L’iniziativa, voluta e organizzata dall’auriga della Festa della Madonna della Bruna, Dino Chiefa, e patrocinata dalla Regione Basilicata e dalla Fondazione Matera 2019, con richiesta di patrocinio al Comune di Matera, coinvolge cinque plessi della primaria dell’Istituto Comprensivo “Semeria Minozzi Festa”, rendendo gli alunni protagonisti nella realizzazione del carro attraverso un percorso laboratoriale interamente dedicato alla cartapesta, elemento simbolo della tradizione materana.
Le attività si sono già svolte nei plessi di Cappelluti, Manzi, Minozzi e Semeria centrale e proseguiranno nei prossimi giorni nel plesso di Don Milani. Sono programmati due incontri per ciascun plesso.
Nella giornata odierna, le alunne e gli alunni delle classi III A, IV A e IV B del plesso Minozzi hanno preso parte all’incontro presso la residenza Brancaccio, dando vita a un’esperienza di continuità intergenerazionale fondata sulla collaborazione tra bambini e anziani nella costruzione del carro. Si esprime apprezzamento per la disponibilità della direttrice, Dott.ssa Filomena Loperfido e l’organizzazione all’Interno della residenza Brancaccio della Dott.ssa Laura Fragasso.

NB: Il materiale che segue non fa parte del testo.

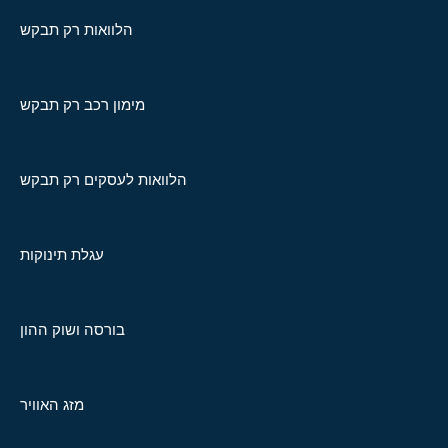
הלוואות רק תבקש
מימון רכב רק תבקש
הלוואות לעסקים רק תבקש
עגלת תינוקות
בורסה ושוק ההון
מזג האוויר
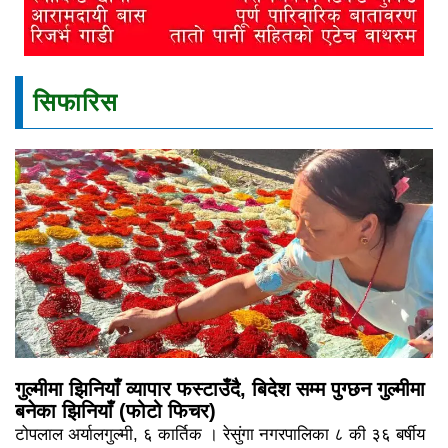
सिफारिस
गुल्मीमा झिनियाँ व्यापार फस्टाउँदै, बिदेश सम्म पुग्छन गुल्मीमा
बनेका झिनियाँ (फोटो फिचर)
टोपलाल अर्यालगुल्मी, ६ कार्तिक । रेसुंगा नगरपालिका ८ की ३६ बर्षीय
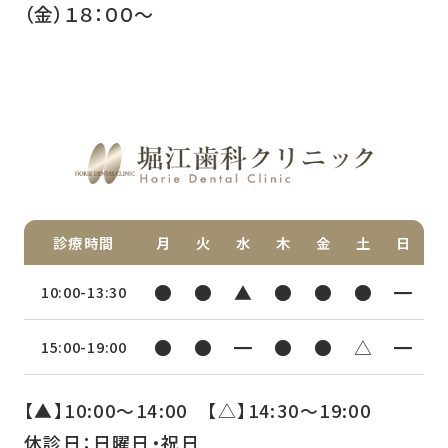
（金）１８：００～
診療時間
月
火
水
木
金
土
日
●
●
▲
●
●
●
━
10:00-13:30
●
●
━
●
●
△
━
15:00-19:00
【▲】10:00〜14:00 【△】14:30〜19:00
休診日：日曜日・祝日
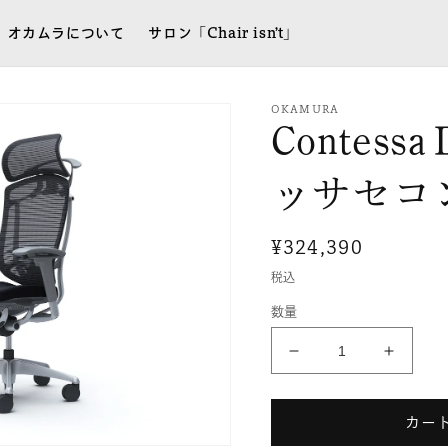
オカムラについて
サロン「Chair isn’t」
OKAMURA
Contes
ッサセコ
通
¥324,390
常
税込
価
数量
格
ContessaⅡ［コ
Conte
ン
ン
テ
テ
カー
ッ
ッ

Alla giornata hanno partecipato le docenti Valeria Piscopiello, Tiziana Porcari, Maria Linguiti, Brunella Tataranni, Lucrezia Colantuono, Grazia Nicoletti, Mariantonietta De Filippis e Donato Scalfi, insieme agli alunni, in un momento di condivisione che ha unito manualità, memoria e relazione.

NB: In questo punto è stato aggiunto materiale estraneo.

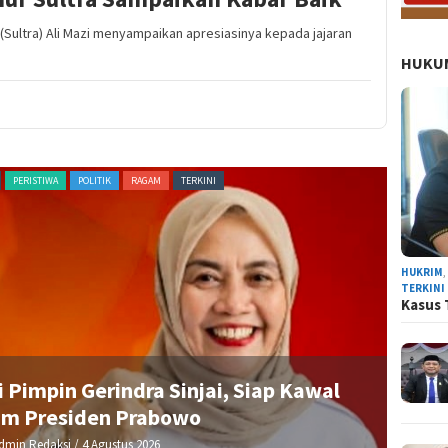
Sultra) Ali Mazi menyampaikan apresiasinya kepada jajaran
HUKUM
PERISTIWA
POLITIK
RAGAM
TERKINI
NEWS
HUKRIM
TERKINI
Kasus 
 Pimpin Gerindra Sinjai, Siap Kawal
am Presiden Prabowo
dmin Redaksi
/ 4 Agustus 2026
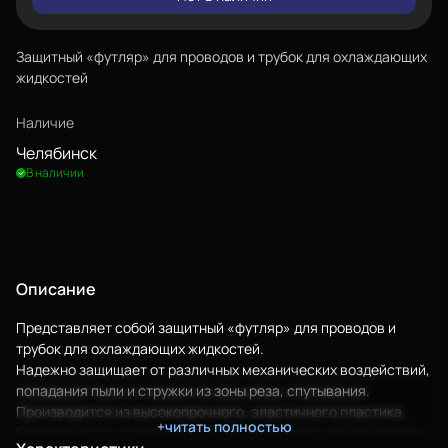
Защитный «футляр» для проводов и трубок для охлаждающих
жидкостей
Наличие
Челябинск
В наличии
Описание
Еще
Представляет собой защитный «футляр» для проводов и
Войти
трубок для охлаждающих жидкостей.
Надежно защищает от различных механических воздействий,
попадания пыли и стружки из зоны реза, спутывания.
О нас
Производится из высокопрочного, эластичного пластика.
+читать полностью
Применяется в подвижных частях различного оборудования
Филиалы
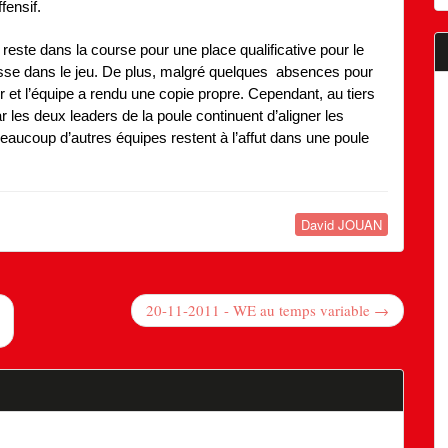
fensif.
reste dans la course pour une place qualificative pour le
sse dans le jeu. De plus, malgré quelques absences pour
eur et l’équipe a rendu une copie propre. Cependant, au tiers
 les deux leaders de la poule continuent d’aligner les
 beaucoup d’autres équipes restent à l’affut dans une poule
David JOUAN
20-11-2011 - WE au temps variable →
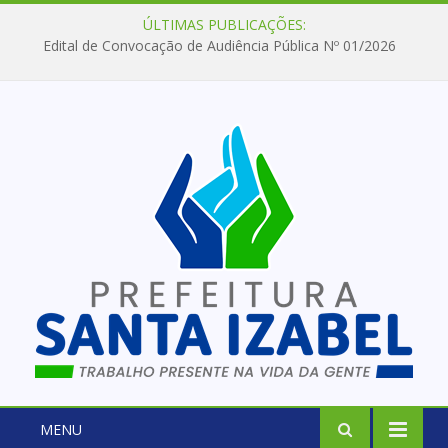
ÚLTIMAS PUBLICAÇÕES:
Edital de Convocação de Audiência Pública Nº 01/2026
MENU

Cuore del progetto è il laboratorio di cartapesta, guidato dalle esperte Luigia Bonamassa e Claudia Perdicchia, il cui contributo si sta rivelando centrale nella trasmissione delle tecniche e dei valori della tradizione. Le cartapestaie, impegnate da anni nella valorizzazione e diffusione di quest’arte, evidenziano come la cartapesta rappresenti un patrimonio che va oltre il contesto materano, abbracciando più in generale le tradizioni del Sud e del Centro Italia.
«La cartapesta non è soltanto una tecnica artigianale, ma un patrimonio culturale condiviso», spiegano Luigia Bonamassa e Claudia Perdicchia, «e lavorare con i bambini significa trasmettere non solo un sapere, ma anche un modo di vivere la tradizione, affinché possa continuare a rinnovarsi nel tempo».
Le attività sono organizzate dal Centro Ippico Monacelle A.S.D. – Matera e coordinate da Paola Paladino e da Valeria Piscopiello, docente dell’Istituto.
Un ringraziamento è rivolto alla dirigente scolastica, Prof.ssa Arcangela Paolicelli, e alla vicepreside Angela Mazzilli, per il supporto all’iniziativa, nonché alle docenti dei plessi coinvolti: Tonia Paolicelli (Cappelluti), Elvira Bianco (Minozzi), Veronica Nicoletti (Semeria centrale), Anita Pappagolli (Don Milani) e Lucia De Stefano (Manzi).
Il percorso proseguirà con ulteriori incontri e attività, consolidando il lavoro avviato e trasformando il laboratorio in un’occasione concreta di crescita, condivisione e riscoperta delle radici.